König Charles III. (77) hat gemeinsam mit Königin Camilla (78) die Parlamentssitzung des Gesetzgebungsjahres eröffnet. In einer ungewöhnlich langen Rede legte der Monarch die Agenda von Premierminister Keir Starmers Labour-Regierung vor - und setzte dabei durchaus markante Akzente.
Mit 1.285 Wörtern gehört die sogenannte King's Speech laut der "Daily Mail" zu den längsten Ansprachen eines britischen Monarchen bei einer Parlamentseröffnung in diesem Jahrhundert. Insgesamt 37 Gesetzentwürfe wurden angekündigt - eine der gesetzgebungsintensivsten Reden der jüngeren Geschichte.
Kampf gegen Antisemitismus und Extremgewalt
Inhaltlich nahm Charles kein Blatt vor den Mund: Die Regierung werde "dringend handeln, um Antisemitismus zu bekämpfen und dafür zu sorgen, dass sich alle Gemeinschaften sicher fühlen", erklärte er laut dem Bericht.

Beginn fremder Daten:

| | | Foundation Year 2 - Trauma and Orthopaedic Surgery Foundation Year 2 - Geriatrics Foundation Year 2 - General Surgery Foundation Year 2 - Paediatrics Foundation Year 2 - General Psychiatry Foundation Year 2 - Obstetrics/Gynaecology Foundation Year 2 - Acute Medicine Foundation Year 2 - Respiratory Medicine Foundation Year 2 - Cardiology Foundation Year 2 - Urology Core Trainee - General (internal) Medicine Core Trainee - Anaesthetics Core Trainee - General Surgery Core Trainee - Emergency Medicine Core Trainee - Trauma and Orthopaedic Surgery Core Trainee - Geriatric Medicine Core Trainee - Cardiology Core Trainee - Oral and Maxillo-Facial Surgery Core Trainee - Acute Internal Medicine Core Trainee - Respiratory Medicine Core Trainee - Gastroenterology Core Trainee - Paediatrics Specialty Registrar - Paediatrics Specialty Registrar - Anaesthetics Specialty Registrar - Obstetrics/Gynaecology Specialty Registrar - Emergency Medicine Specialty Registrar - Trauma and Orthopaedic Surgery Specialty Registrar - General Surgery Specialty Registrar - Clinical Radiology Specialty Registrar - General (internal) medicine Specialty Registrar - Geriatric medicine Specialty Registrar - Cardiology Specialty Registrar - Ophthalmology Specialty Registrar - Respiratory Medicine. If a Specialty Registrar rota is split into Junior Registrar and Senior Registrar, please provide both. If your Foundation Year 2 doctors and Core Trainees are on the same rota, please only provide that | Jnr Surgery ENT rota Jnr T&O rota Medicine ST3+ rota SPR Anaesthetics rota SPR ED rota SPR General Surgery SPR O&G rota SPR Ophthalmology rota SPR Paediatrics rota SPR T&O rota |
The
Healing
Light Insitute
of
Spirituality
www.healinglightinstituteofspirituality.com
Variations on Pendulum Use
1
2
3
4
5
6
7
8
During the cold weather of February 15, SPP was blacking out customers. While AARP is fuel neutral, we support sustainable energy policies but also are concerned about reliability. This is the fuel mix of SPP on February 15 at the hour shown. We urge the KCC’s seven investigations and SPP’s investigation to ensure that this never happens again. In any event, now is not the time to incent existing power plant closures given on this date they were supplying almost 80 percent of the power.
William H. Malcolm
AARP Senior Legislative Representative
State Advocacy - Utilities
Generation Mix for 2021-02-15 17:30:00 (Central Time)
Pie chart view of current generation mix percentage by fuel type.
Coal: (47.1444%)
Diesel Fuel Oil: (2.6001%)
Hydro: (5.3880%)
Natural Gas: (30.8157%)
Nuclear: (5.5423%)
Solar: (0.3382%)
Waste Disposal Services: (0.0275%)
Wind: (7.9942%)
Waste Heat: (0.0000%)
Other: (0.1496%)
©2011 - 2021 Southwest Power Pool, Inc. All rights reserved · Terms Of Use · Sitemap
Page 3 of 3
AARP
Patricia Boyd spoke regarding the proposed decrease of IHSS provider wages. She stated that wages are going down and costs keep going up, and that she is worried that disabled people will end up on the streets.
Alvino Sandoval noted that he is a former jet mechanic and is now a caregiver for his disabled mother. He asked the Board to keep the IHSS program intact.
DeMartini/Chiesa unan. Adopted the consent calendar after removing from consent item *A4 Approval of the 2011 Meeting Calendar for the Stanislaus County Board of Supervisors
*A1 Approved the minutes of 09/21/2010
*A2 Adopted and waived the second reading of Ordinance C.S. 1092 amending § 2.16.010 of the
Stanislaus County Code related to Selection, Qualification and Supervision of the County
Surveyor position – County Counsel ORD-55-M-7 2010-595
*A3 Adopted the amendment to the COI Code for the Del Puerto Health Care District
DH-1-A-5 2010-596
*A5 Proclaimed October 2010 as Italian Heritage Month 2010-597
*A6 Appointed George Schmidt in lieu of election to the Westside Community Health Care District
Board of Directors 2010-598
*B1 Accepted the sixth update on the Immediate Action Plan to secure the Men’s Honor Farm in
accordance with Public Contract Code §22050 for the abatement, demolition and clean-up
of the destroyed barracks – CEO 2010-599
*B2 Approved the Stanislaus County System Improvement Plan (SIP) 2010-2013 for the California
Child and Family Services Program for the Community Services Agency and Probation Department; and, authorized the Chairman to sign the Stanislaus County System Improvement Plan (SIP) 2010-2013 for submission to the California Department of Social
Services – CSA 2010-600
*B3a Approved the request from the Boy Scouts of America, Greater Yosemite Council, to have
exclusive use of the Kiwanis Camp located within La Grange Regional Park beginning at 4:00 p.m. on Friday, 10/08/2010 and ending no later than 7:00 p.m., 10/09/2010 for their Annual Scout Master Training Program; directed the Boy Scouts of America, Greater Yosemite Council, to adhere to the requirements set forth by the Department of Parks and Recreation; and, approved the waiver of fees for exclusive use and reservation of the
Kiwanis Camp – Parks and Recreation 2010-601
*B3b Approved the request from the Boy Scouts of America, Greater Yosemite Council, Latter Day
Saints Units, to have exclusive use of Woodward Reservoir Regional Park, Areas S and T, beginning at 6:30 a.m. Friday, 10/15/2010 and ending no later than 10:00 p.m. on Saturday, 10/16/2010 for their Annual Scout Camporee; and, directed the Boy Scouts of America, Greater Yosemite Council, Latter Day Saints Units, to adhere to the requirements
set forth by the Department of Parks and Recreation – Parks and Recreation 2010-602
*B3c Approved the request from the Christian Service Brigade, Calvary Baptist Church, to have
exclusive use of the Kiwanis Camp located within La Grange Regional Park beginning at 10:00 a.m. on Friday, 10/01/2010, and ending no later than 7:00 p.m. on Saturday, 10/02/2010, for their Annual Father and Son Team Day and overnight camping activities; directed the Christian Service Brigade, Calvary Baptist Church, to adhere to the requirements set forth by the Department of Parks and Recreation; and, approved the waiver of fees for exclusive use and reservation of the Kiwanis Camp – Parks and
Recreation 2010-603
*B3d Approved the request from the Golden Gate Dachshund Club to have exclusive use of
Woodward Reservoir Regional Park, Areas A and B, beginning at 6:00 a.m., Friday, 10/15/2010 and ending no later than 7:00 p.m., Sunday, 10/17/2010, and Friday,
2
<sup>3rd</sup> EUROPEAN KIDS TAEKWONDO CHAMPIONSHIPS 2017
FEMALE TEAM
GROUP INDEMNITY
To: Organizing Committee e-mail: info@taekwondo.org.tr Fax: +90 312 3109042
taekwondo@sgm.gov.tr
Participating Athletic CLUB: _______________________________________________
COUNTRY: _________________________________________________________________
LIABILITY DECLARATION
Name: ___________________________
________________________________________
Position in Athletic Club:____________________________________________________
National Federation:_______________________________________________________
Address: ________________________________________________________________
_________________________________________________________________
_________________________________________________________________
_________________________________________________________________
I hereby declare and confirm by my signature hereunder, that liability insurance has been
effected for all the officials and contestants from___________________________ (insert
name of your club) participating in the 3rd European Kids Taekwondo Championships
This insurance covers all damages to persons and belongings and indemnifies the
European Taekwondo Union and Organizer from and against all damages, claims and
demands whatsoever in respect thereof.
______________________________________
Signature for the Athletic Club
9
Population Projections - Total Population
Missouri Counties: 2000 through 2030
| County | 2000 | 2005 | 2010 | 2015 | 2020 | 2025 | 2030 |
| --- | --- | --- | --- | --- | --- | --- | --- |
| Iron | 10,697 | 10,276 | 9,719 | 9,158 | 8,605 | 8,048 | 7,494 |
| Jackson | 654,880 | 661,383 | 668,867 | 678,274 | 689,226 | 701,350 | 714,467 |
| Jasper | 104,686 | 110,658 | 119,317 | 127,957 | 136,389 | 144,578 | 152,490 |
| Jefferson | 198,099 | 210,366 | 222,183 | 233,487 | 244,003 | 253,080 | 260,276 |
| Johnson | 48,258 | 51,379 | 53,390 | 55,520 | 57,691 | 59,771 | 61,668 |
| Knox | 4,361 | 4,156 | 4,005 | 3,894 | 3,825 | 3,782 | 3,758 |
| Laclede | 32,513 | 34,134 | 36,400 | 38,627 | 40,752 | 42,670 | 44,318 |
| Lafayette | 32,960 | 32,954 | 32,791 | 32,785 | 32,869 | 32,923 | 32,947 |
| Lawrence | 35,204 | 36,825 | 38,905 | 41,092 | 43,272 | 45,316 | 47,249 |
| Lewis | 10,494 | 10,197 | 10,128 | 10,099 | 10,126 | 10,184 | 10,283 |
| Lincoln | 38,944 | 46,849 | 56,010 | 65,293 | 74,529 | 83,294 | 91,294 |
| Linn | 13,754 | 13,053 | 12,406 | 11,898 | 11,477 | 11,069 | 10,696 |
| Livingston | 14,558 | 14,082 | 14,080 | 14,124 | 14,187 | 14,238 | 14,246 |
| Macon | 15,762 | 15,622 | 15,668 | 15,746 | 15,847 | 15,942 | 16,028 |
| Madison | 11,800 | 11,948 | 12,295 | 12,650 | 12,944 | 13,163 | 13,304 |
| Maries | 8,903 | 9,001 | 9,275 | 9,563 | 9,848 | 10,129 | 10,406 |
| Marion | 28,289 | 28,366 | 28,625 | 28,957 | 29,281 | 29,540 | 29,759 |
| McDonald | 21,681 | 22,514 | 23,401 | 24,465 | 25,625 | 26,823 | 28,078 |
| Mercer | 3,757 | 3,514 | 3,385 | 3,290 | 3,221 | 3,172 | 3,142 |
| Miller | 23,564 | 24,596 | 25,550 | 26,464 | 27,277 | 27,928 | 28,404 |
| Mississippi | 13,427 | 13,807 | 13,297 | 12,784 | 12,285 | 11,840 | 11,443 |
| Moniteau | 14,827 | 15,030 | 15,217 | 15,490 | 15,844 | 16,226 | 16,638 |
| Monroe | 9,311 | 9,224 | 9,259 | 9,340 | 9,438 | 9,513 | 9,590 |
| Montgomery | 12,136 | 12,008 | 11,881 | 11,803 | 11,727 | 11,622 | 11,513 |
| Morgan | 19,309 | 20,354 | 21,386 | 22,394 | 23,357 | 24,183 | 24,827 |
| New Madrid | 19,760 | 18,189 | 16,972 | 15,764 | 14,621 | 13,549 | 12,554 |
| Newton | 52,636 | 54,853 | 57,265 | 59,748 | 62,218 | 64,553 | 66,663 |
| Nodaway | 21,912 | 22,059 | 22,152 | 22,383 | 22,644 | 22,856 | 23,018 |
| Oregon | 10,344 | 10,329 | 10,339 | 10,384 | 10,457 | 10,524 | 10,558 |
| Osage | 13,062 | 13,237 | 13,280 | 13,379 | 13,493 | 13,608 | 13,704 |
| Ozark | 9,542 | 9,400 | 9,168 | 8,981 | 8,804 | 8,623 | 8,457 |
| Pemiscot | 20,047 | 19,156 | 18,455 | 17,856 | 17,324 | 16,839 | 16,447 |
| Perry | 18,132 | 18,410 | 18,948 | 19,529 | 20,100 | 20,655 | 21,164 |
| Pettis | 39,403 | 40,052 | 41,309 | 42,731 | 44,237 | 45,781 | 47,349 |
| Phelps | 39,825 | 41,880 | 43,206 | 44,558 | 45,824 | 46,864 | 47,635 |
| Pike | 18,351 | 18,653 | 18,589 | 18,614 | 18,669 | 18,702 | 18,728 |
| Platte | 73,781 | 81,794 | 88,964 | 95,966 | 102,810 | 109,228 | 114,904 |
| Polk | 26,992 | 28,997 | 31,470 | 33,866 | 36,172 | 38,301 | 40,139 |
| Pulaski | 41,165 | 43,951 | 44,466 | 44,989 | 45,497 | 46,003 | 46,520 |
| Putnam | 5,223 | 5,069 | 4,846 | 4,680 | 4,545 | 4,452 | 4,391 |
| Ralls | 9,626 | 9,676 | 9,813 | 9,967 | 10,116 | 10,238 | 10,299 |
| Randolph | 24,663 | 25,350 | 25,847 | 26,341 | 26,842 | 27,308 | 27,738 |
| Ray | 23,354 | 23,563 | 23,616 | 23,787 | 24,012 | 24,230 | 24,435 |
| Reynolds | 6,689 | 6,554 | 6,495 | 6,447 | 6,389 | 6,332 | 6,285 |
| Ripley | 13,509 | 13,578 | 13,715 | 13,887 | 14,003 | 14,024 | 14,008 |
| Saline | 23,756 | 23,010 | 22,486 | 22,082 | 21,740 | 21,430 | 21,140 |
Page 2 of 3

Zugleich bekräftigte er den Anspruch, "britische Werte wie Anstand, Toleranz und Respekt gegenüber Unterschieden unter unserer gemeinsamen Flagge zu verteidigen".
Besonders aufgeladen war jener Passus, der sich mit dem Anschlag von Southport im Jahr 2024 befasste. Die Regierung werde als Reaktion auf diesen "schrecklichen Angriff" gesetzliche Maßnahmen ergreifen - zum Schutz der britischen Bevölkerung vor extremer Gewalt und "zur Ehrung der Opfer, der Verletzten und ihrer Familien", heißt es in der Rede.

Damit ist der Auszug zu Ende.